A few remarks on that argument. First of all, the metaphor of the man walking down the middle of the road comes to mind. Identity Parade in particular, alongside The Best British Poetry 2011 (also Lumsden-edited) has more than once been lambasted for having included the wrong poets and passed over others whose inclusion in any generational anthology should be a given. Wootten need not be worried that Lumsden's tastes don't offend anyone, or that he fails to be selective.
Moreover, a representative sample has to be representative. The size of the sample in relation to the population matters. If an editor or publisher is to in any way carry off the claim that their book is a generational anthology, even tentatively, it has to convince its readers that it covers a fair bit of the ground.
I don't think this is actually possible with British poetry today, except by means of the mega-anthology. Sure, you could select your 20 or so luminaries and write a fiercely combative introduction that puts them at the centre of everything that's happening, but no sensible person would waste time entertaining the thought that you were right. They might read your book, and they might even say you've articulated your views forcefully, but unless there were some reason they were in your thrall, and in your thrall alone, they would then re-subject themselves to the vast arena of poetry beyond your wagon-circle and never find themselves thinking: "But how would I refute x's case for those 20?"

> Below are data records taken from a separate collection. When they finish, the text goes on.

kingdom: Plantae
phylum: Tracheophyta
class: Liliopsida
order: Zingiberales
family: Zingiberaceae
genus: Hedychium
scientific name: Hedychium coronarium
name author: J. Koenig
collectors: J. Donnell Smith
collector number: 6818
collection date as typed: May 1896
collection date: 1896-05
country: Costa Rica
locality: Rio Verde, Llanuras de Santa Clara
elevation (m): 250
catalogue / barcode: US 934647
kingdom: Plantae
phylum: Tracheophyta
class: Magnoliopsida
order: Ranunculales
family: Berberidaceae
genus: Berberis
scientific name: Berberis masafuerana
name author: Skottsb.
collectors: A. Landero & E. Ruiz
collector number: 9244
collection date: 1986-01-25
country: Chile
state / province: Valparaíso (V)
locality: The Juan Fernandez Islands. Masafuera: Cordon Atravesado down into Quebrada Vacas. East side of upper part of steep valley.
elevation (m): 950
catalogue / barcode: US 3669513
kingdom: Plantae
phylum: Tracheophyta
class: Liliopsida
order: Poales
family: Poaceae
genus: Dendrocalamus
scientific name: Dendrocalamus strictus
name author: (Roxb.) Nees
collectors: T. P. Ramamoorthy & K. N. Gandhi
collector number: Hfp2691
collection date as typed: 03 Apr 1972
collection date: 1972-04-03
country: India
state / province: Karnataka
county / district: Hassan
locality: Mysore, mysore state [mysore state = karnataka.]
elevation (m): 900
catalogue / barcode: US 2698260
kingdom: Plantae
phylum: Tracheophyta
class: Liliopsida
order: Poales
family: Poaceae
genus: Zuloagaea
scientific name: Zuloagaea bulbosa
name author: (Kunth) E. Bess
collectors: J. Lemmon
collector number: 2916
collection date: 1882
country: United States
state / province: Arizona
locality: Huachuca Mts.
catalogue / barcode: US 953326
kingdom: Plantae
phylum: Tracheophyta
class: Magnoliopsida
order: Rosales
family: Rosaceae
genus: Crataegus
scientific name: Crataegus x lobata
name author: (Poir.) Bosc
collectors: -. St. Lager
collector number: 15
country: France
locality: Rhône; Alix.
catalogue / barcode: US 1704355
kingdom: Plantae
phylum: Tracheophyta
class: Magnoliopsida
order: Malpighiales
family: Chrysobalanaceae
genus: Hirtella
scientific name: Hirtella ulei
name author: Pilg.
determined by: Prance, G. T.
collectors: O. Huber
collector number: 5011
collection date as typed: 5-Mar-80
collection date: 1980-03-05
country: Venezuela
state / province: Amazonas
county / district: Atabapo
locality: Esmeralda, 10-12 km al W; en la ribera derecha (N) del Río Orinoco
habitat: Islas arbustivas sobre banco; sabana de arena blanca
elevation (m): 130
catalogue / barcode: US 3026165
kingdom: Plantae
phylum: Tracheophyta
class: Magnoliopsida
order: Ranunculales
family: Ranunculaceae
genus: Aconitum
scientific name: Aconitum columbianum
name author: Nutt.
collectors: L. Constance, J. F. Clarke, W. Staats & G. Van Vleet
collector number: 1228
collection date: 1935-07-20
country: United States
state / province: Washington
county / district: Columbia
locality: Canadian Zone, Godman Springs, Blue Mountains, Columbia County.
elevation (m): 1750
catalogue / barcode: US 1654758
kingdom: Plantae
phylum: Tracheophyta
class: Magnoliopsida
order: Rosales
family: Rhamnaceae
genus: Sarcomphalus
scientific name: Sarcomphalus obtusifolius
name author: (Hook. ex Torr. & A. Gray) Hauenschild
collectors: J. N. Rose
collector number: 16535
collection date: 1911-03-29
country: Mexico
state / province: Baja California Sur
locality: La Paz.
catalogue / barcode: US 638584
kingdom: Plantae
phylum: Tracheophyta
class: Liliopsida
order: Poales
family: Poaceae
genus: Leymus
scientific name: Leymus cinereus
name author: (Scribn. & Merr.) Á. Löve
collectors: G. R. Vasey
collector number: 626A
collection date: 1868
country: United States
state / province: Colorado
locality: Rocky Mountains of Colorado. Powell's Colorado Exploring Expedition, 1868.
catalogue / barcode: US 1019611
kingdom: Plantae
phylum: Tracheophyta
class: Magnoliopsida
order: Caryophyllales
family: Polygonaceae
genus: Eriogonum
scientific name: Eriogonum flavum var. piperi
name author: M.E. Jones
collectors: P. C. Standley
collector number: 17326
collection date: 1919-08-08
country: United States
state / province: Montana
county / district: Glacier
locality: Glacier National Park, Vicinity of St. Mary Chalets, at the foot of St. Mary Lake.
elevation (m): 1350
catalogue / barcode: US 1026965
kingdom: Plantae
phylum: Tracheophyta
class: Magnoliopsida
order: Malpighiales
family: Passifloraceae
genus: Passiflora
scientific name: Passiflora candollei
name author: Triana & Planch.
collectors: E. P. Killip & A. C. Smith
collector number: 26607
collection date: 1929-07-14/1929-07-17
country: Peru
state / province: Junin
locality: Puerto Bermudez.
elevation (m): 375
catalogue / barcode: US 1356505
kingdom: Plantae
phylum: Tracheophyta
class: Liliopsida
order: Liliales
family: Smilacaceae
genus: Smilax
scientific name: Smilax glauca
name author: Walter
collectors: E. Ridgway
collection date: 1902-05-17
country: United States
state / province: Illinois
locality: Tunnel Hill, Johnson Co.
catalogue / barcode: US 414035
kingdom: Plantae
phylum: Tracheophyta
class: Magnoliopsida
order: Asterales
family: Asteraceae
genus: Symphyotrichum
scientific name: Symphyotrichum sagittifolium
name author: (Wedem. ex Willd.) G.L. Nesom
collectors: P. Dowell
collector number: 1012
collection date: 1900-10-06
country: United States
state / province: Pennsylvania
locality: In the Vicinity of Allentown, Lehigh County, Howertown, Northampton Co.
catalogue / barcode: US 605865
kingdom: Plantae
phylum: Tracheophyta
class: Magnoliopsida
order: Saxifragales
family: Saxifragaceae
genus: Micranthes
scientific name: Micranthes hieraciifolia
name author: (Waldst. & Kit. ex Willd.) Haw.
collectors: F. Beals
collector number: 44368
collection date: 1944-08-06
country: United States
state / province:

The article also includes the oft-used phrase "competent but unexceptional poets", which is usually a shorthand for a general complaint that there aren't enough poets on high pedestals, who can be seen for miles around. No one's ever made a great case for why we need these pedestalled poets, and no one has, to my knowledge, made a strong case for any poet of the modern era deserving this position, and that's why we are where we are now. But I don't entirely dislike where we are now.